• _Exercise_
Reproduce every line of the listing below verbatim, omitting the pictures from your answer.

Data items
◇ ◇ ◇
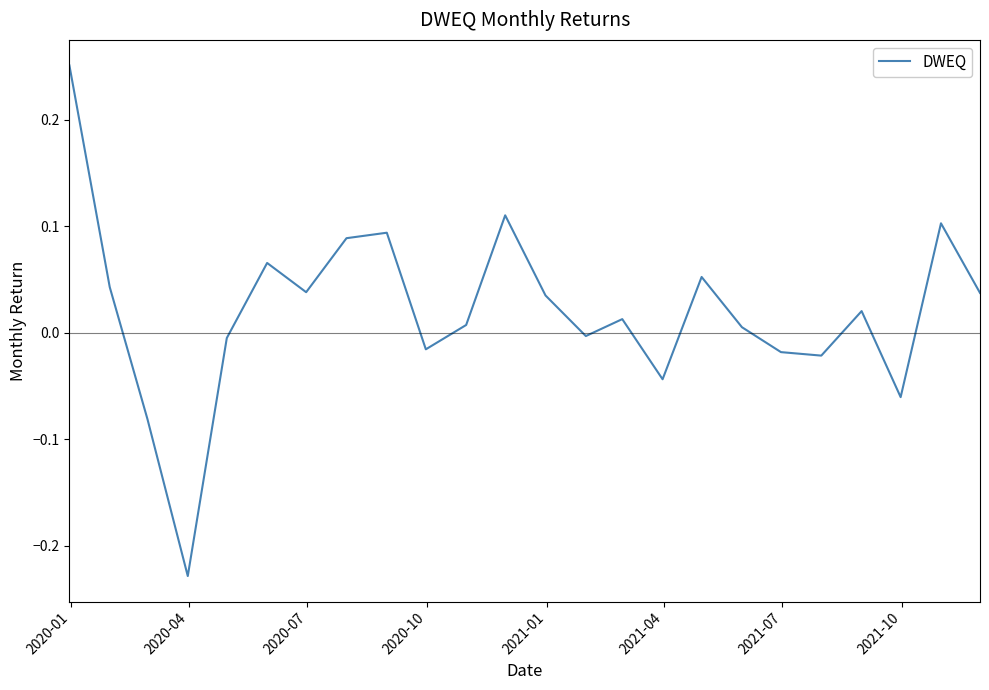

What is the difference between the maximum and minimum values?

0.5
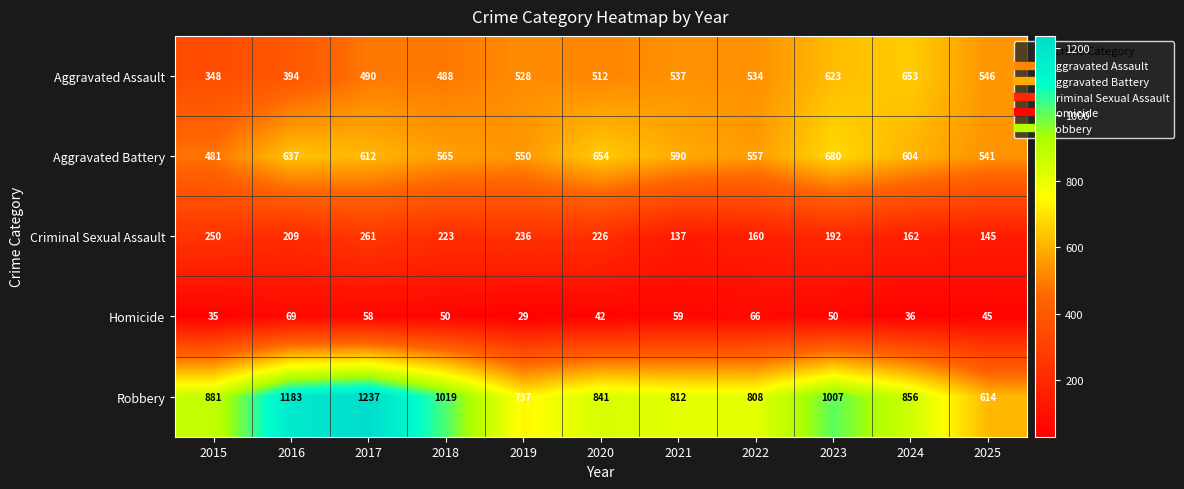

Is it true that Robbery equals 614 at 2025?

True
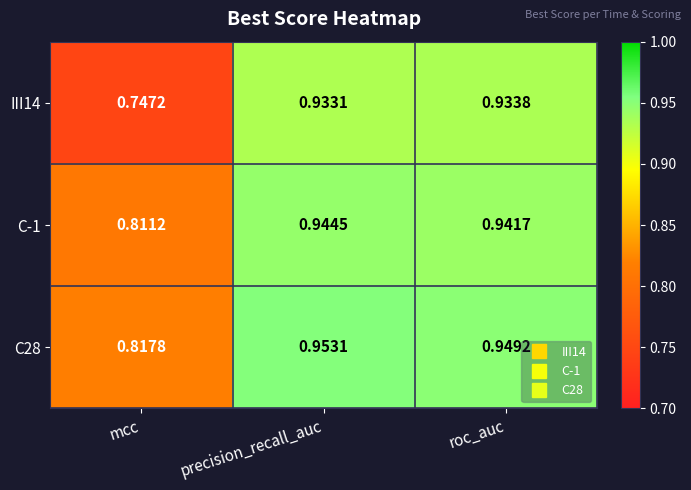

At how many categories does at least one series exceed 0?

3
◇ ◇ ◇
• _Answer below_
What is the difference between the maximum and minimum values?

0.5

Is it true that Robbery equals 614 at 2025?

True

At how many categories does at least one series exceed 0?

3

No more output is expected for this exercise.